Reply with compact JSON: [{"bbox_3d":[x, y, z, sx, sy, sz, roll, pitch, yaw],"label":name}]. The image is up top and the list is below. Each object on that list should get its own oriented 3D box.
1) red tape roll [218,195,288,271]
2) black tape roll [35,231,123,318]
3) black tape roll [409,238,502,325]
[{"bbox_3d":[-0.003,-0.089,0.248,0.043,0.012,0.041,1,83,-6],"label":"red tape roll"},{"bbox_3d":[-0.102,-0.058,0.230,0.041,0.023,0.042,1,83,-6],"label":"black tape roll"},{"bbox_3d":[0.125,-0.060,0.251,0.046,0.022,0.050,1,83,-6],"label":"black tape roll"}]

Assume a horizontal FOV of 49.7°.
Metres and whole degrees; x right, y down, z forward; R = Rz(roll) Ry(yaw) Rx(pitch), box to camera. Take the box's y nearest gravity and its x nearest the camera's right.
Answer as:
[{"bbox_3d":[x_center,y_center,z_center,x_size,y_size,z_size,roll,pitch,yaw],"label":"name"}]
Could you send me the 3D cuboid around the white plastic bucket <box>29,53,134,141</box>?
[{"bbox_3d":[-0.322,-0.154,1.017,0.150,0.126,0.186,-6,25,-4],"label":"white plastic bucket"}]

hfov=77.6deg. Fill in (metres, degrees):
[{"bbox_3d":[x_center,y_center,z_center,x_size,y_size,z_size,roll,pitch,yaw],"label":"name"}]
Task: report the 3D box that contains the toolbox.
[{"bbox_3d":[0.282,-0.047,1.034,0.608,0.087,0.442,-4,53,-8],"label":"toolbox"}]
════════
WHAT THIS TASK INVOLVES
Every entry should be output exactly as written, please.

WRITTEN SOLUTION
Reply with compact JSON: [{"bbox_3d":[x, y, z, sx, sy, sz, roll, pitch, yaw],"label":name}]. The image is up top and the list is below. Each object on that list should get its own oriented 3D box.
1) red tape roll [218,195,288,271]
2) black tape roll [35,231,123,318]
3) black tape roll [409,238,502,325]
[{"bbox_3d":[-0.003,-0.089,0.248,0.043,0.012,0.041,1,83,-6],"label":"red tape roll"},{"bbox_3d":[-0.102,-0.058,0.230,0.041,0.023,0.042,1,83,-6],"label":"black tape roll"},{"bbox_3d":[0.125,-0.060,0.251,0.046,0.022,0.050,1,83,-6],"label":"black tape roll"}]

Assume a horizontal FOV of 49.7°.
Metres and whole degrees; x right, y down, z forward; R = Rz(roll) Ry(yaw) Rx(pitch), box to camera. Take the box's y nearest gravity and its x nearest the camera's right.
Answer as:
[{"bbox_3d":[x_center,y_center,z_center,x_size,y_size,z_size,roll,pitch,yaw],"label":"name"}]
Could you send me the 3D cuboid around the white plastic bucket <box>29,53,134,141</box>?
[{"bbox_3d":[-0.322,-0.154,1.017,0.150,0.126,0.186,-6,25,-4],"label":"white plastic bucket"}]

hfov=77.6deg. Fill in (metres, degrees):
[{"bbox_3d":[x_center,y_center,z_center,x_size,y_size,z_size,roll,pitch,yaw],"label":"name"}]
Task: report the 3D box that contains the toolbox.
[{"bbox_3d":[0.282,-0.047,1.034,0.608,0.087,0.442,-4,53,-8],"label":"toolbox"}]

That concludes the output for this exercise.